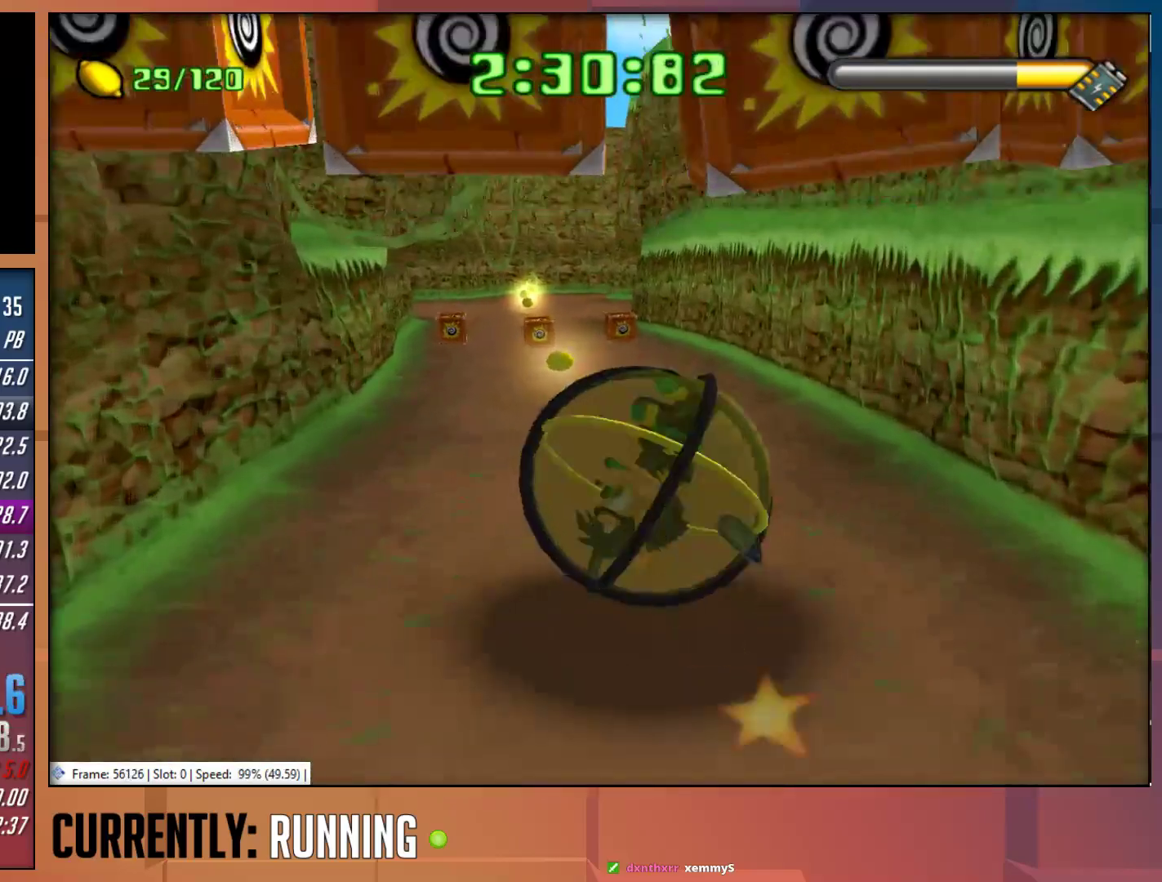
{"buttons": [], "left_stick": "up", "right_stick": "center", "events": []}
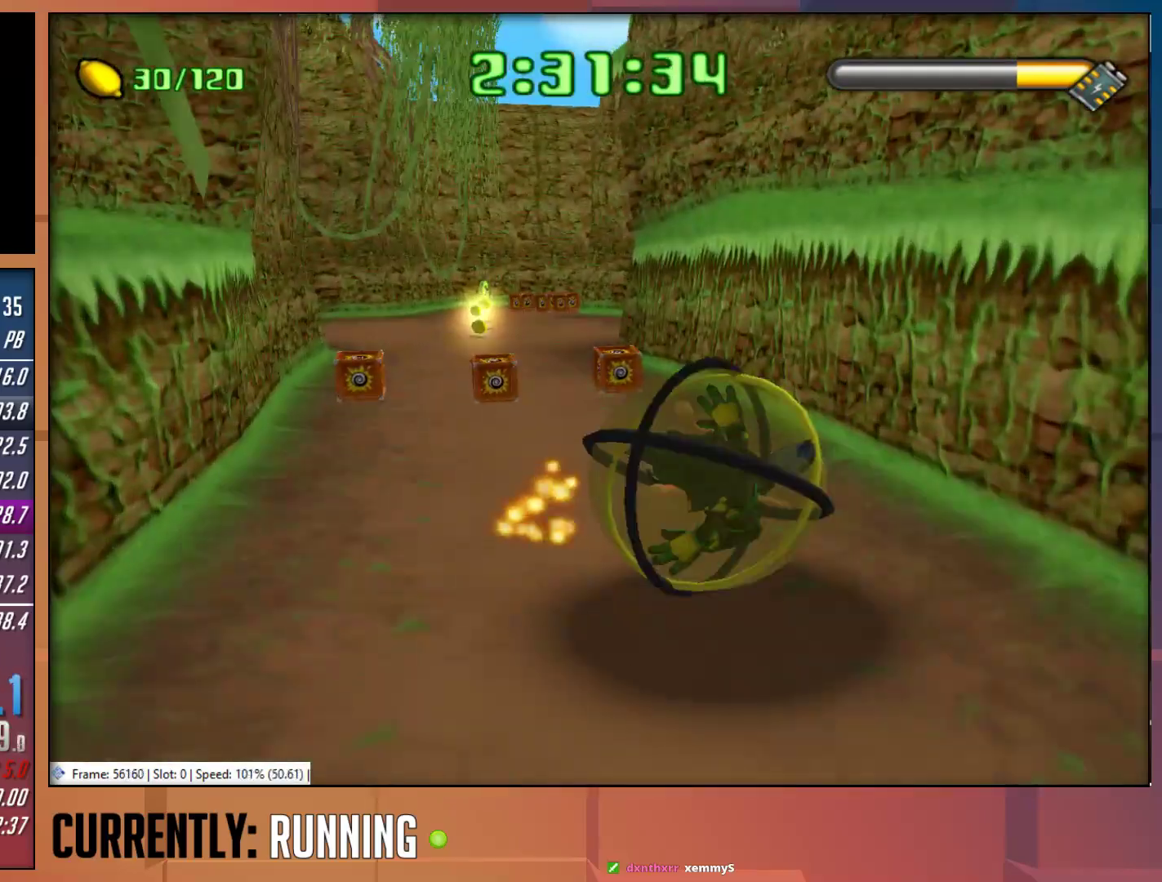
{"buttons": [], "left_stick": "up", "right_stick": "center", "events": [[283, "CROSS", "down"], [450, "CROSS", "up"]]}
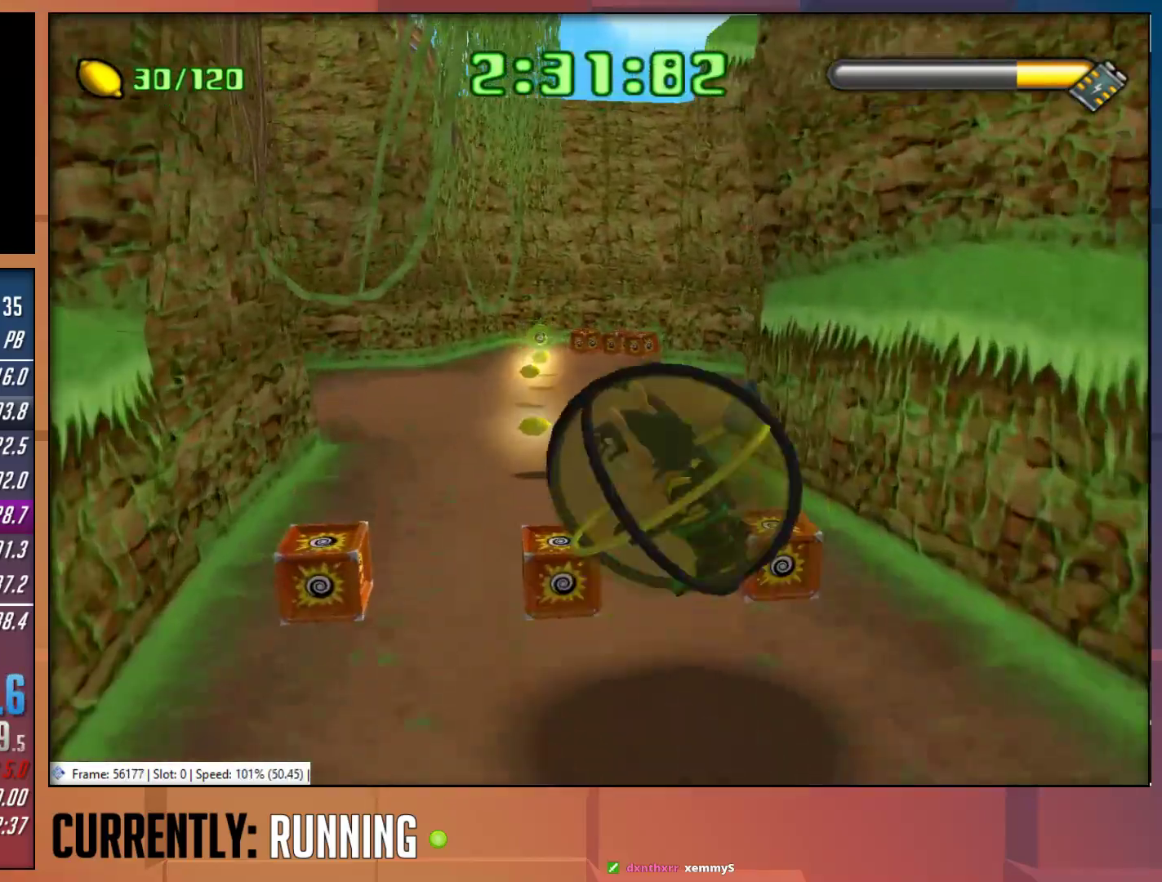
{"buttons": ["TRIANGLE"], "left_stick": "up", "right_stick": "center", "events": [[383, "TRIANGLE", "down"], [450, "TRIANGLE", "up"], [500, "TRIANGLE", "down"]]}
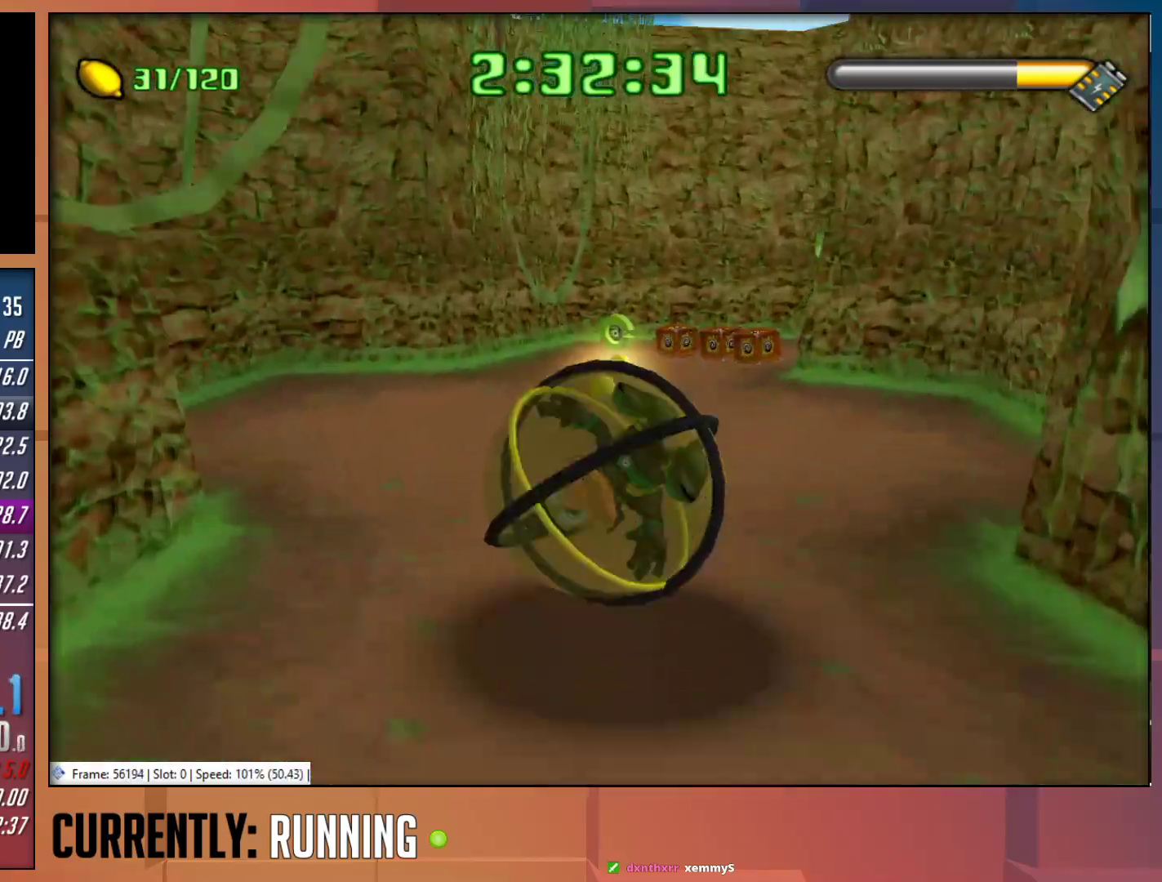
{"buttons": ["TRIANGLE"], "left_stick": "up", "right_stick": "center", "events": [[100, "TRIANGLE", "up"], [133, "TRIANGLE", "down"], [233, "TRIANGLE", "up"], [300, "TRIANGLE", "down"], [367, "TRIANGLE", "up"], [433, "TRIANGLE", "down"]]}
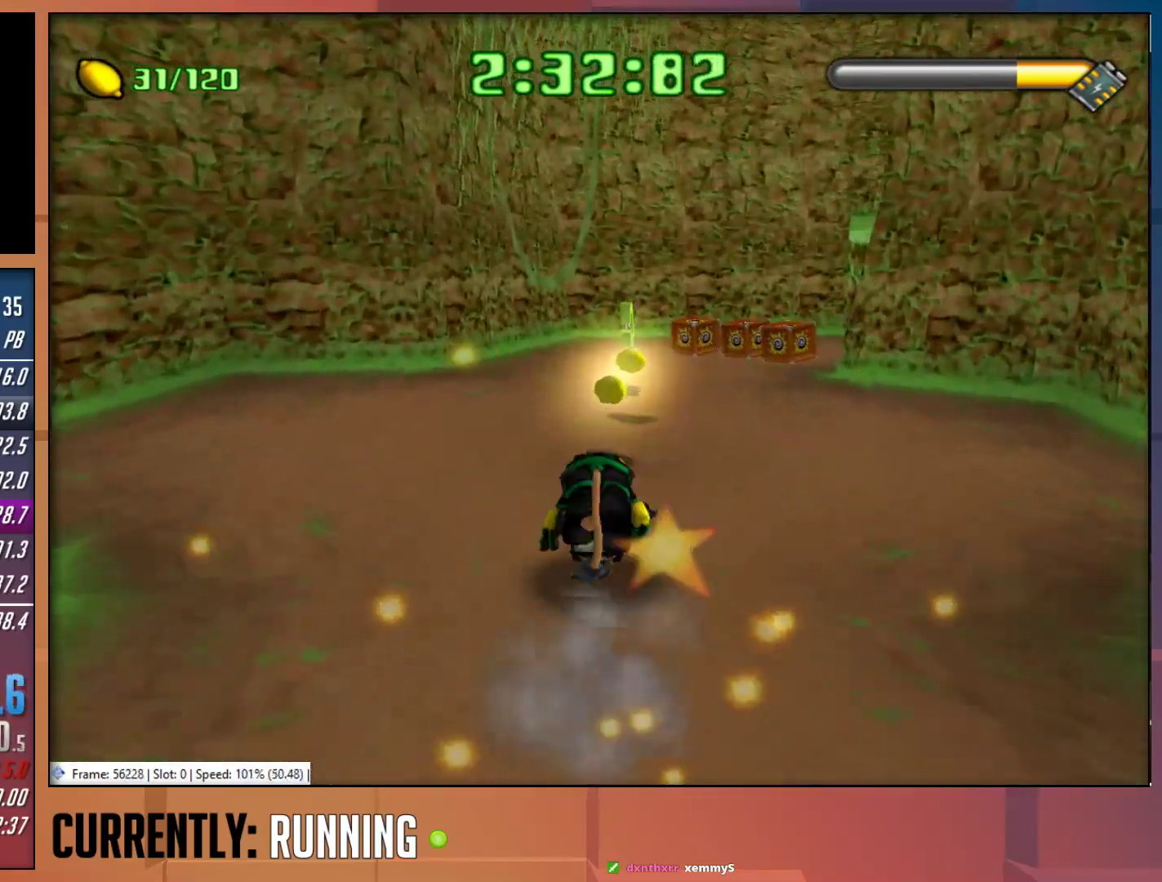
{"buttons": [], "left_stick": "up", "right_stick": "center", "events": [[33, "TRIANGLE", "up"], [33, "left_stick", "center"], [133, "left_stick", "up"]]}
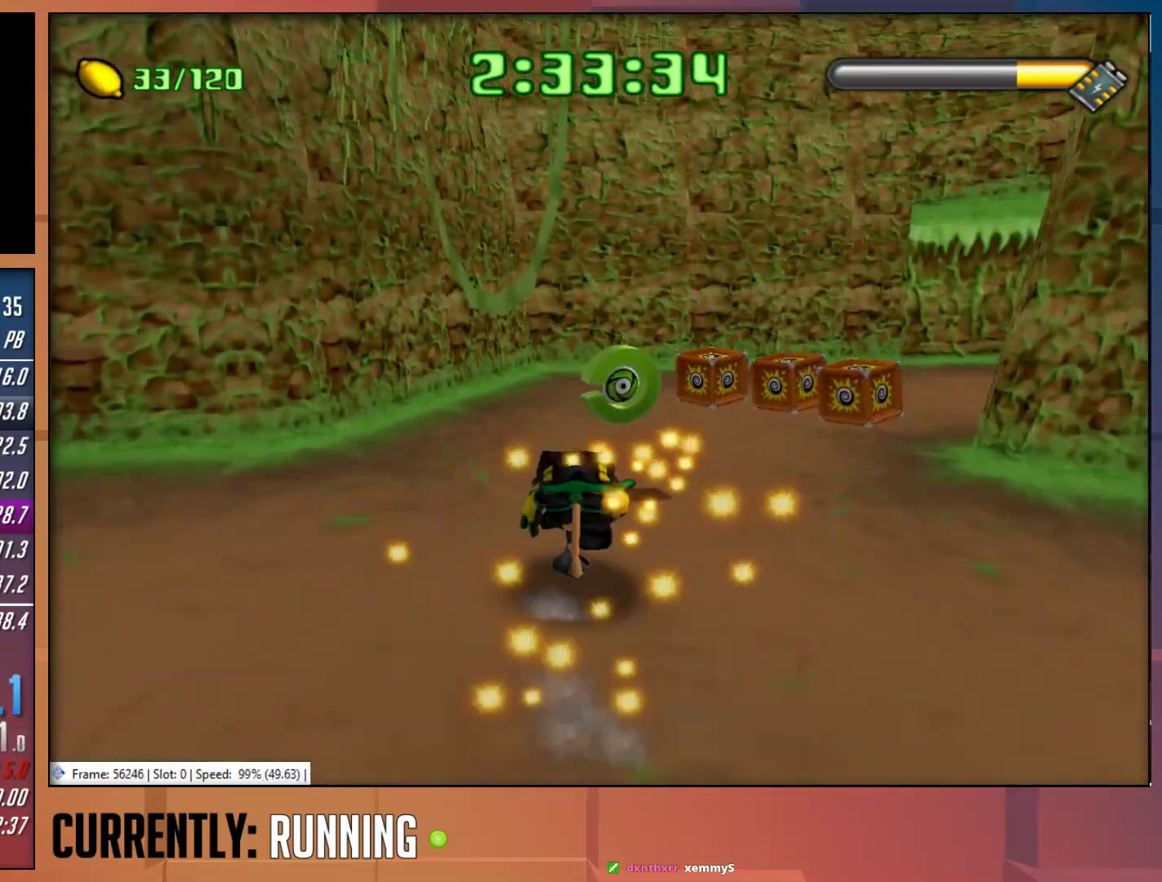
{"buttons": ["CROSS"], "left_stick": "up-right", "right_stick": "center", "events": [[67, "left_stick", "up-right"], [400, "CROSS", "down"]]}
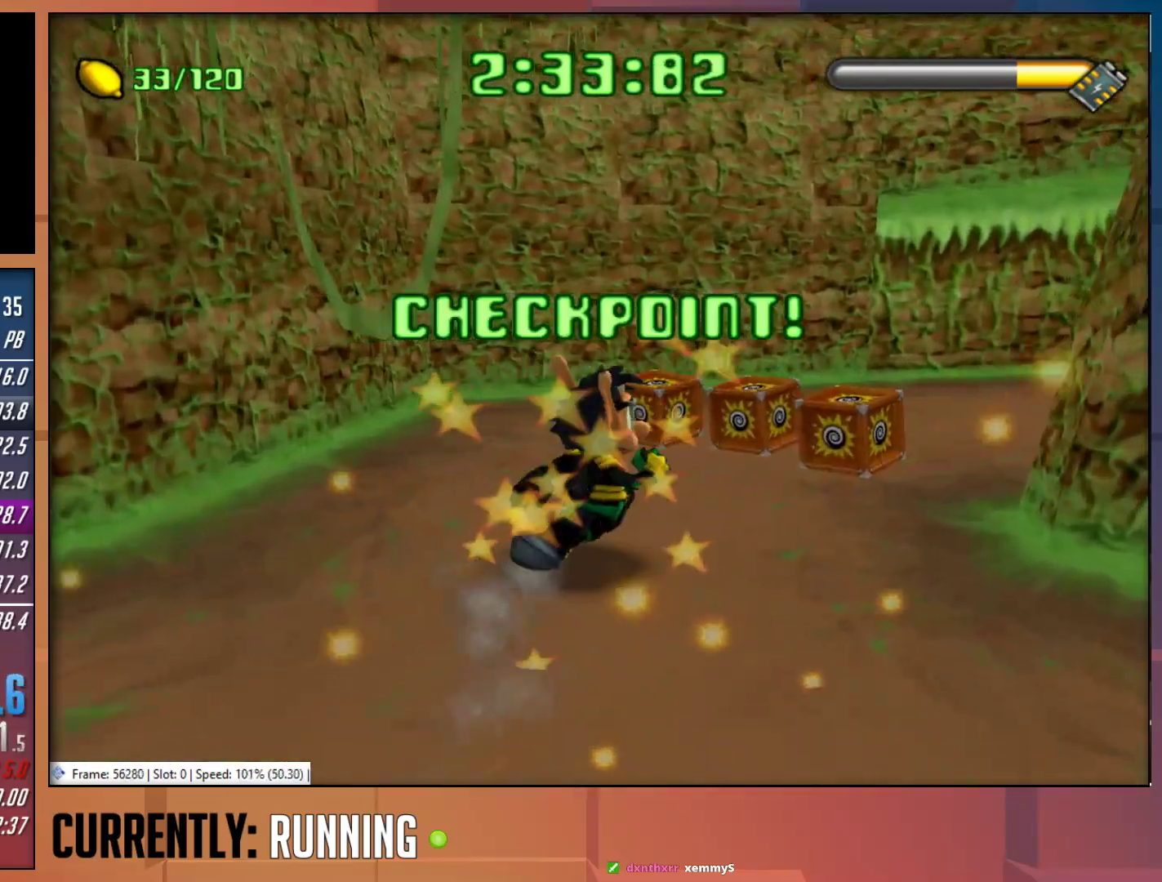
{"buttons": [], "left_stick": "up-right", "right_stick": "center", "events": [[133, "CROSS", "up"], [317, "CROSS", "down"], [483, "CROSS", "up"]]}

Your instructions: The expected output is the complete listing, word for word, without any picture.

Exercise result:
{"buttons": [], "left_stick": "up", "right_stick": "center", "events": []}
{"buttons": [], "left_stick": "up", "right_stick": "center", "events": [[283, "CROSS", "down"], [450, "CROSS", "up"]]}
{"buttons": ["TRIANGLE"], "left_stick": "up", "right_stick": "center", "events": [[383, "TRIANGLE", "down"], [450, "TRIANGLE", "up"], [500, "TRIANGLE", "down"]]}
{"buttons": ["TRIANGLE"], "left_stick": "up", "right_stick": "center", "events": [[100, "TRIANGLE", "up"], [133, "TRIANGLE", "down"], [233, "TRIANGLE", "up"], [300, "TRIANGLE", "down"], [367, "TRIANGLE", "up"], [433, "TRIANGLE", "down"]]}
{"buttons": [], "left_stick": "up", "right_stick": "center", "events": [[33, "TRIANGLE", "up"], [33, "left_stick", "center"], [133, "left_stick", "up"]]}
{"buttons": ["CROSS"], "left_stick": "up-right", "right_stick": "center", "events": [[67, "left_stick", "up-right"], [400, "CROSS", "down"]]}
{"buttons": [], "left_stick": "up-right", "right_stick": "center", "events": [[133, "CROSS", "up"], [317, "CROSS", "down"], [483, "CROSS", "up"]]}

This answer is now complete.